Tagebuch der Gerichtsreporter Die unendliche Geschichte der BKA-Zeugen
Der Angeklagte Holger G. schweigt im NSU-Prozess beharrlich. Das hat zur Folge, dass kaum ein Verhandlungstag vergeht, ohne dass zu seinen früheren Aussagen ein Beamter des Bundeskriminalamts (BKA) im Zeugenstand steht.
23. Juli
Dienstag, 23. Juli 2013
Dass Holger G. vor Prozessbeginn zwar geredet hat, im Verfahren aber nicht mehr aussagen mag, beschert dem Gericht nun eine schier unendliche Kette von Vernehmungen. Im Zeugenstand tauchen immer neue BKA-Beamte auf, die zu schildern haben, wann der als NSU-Komplize angeklagte Ex-Neonazi was gesagt hat.
Die Stoßrichtung von Beate Zschäpes Verteidigern ist klar. Sie versuchen, Widersprüche zwischen den Polizistenaussagen aufzudecken - vor allem dann, wenn brisante Passagen auftauchen. Denn da geht es darum, in welchem Umfang ihre Mandantin von Holger G. belastet wurde.
Enver Simsek - ein oder zwei Todesschützen?

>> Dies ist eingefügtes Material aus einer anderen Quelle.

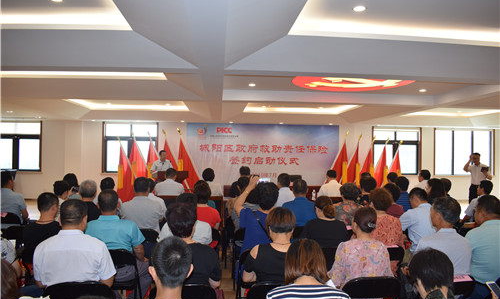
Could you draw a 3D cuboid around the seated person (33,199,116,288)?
[{"bbox_3d":[-1.193,0.991,2.775,0.580,1.300,0.780,1,-1,-10],"label":"seated person"}]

Wirklich weitergebracht hat der heutige 26. Verhandlungstag nicht, bei dem die Polizei den Mord am mutmaßlich ersten NSU-Opfer Enver Simsek in Nürnberg rekonstruierte. Und da ging es um die Frage, ob der Blumenhändler in seinem Kastenwagen von einem Täter mit zwei Pistolen erschossen wurde oder ob zwei Personen auf ihn gefeuert haben - aus der berüchtigten "Ceska"-Pistole und einer andere Waffe vom Kaliber 6,35 mm. Wie es wirklich war, blieb offen. Klar dagegen das Fazit des Gerichtsmediziners: Der erste von acht Schüssen war tödlich. Die Kugel traf Enver Simsek mitten ins Gesicht.